Charles Thomson

Personal information
- Full name: Charles David Thomson
- Born: 7 September 1969 (age 57) Visakhapatnam, Andhra Pradesh, India
- Batting: Right-handed
- Bowling: Right-arm off-spin

Domestic team information
- 1993-94 to 2003-04: Services

Career statistics
| Competition | First-class | List A |
| Matches | 34 | 23 |
| Runs scored | 1249 | 273 |
| Batting average | 25.48 | 13.65 |
| 100s/50s | 1/5 | 0/2 |
| Top score | 130 | 61* |
| Balls bowled | 1404 | 444 |
| Wickets | 12 | 10 |
| Bowling average | 65.91 | 39.20 |
| 5 wickets in innings | 0 | 0 |
| 10 wickets in match | 0 | n/a |
| Best bowling | 3/60 | 3/59 |
| Catches/stumpings | 14/– | 8/– |
- Source: ESPNcricinfo, 1 March 2021

= Charles Thomson (cricketer) =

Indian cricketer

Charles David Thomson (born 7 September 1969) is an Indian cricket coach and former player, who played first-class cricket for the Services team in India from 1993 to 2003.

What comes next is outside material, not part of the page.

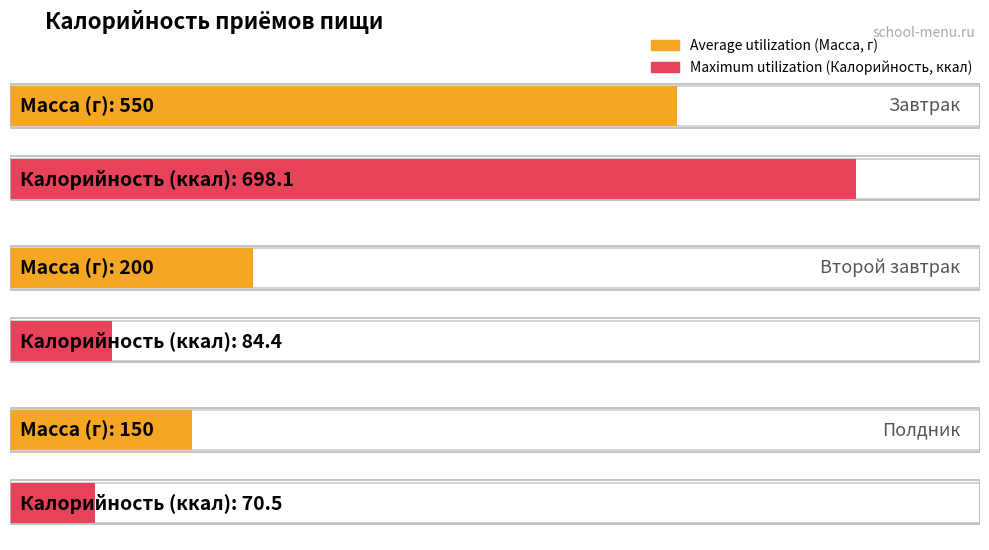

What is the label of the 3rd bar from the left?

Полдник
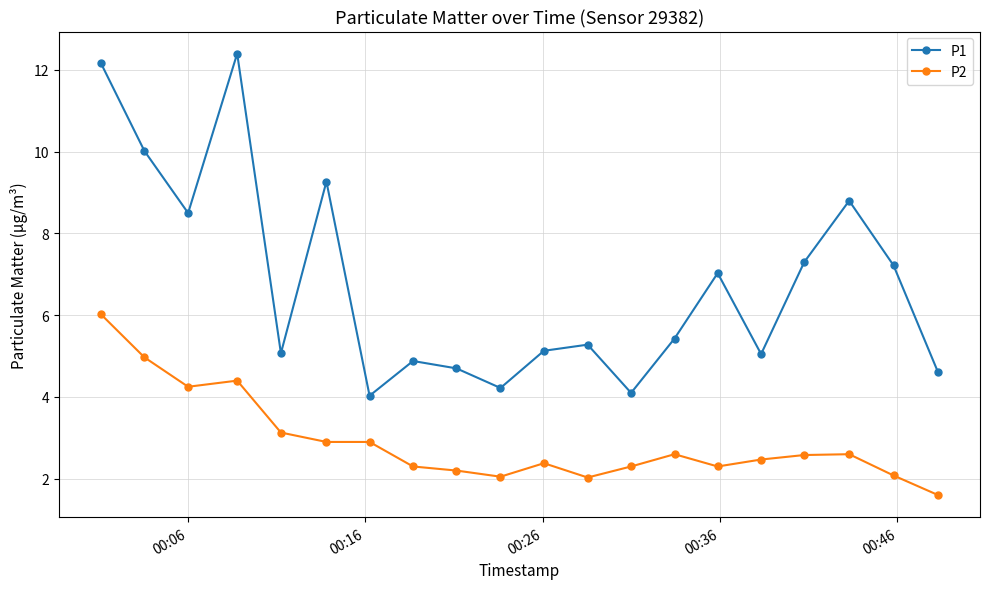

How many lines are shown in the chart?

2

Thomson played for Services while serving in the Indian Navy. He was a middle-order batsman and occasional off-spin bowler. His only century was the 130 he scored against Saurashtra in the Ranji Trophy in 2002–03. He went to the wicket with the score at 100 for 5, and was last out when the score was 372. His highest score in List A cricket was 61 not out in Services' victory over Jammu and Kashmir in 1998–99, when nobody else on either side reached 30.

After leaving the navy in 2013, Thomson began coaching cricket in Andhra Pradesh. He is now the chief coach of the Andhra cricket team.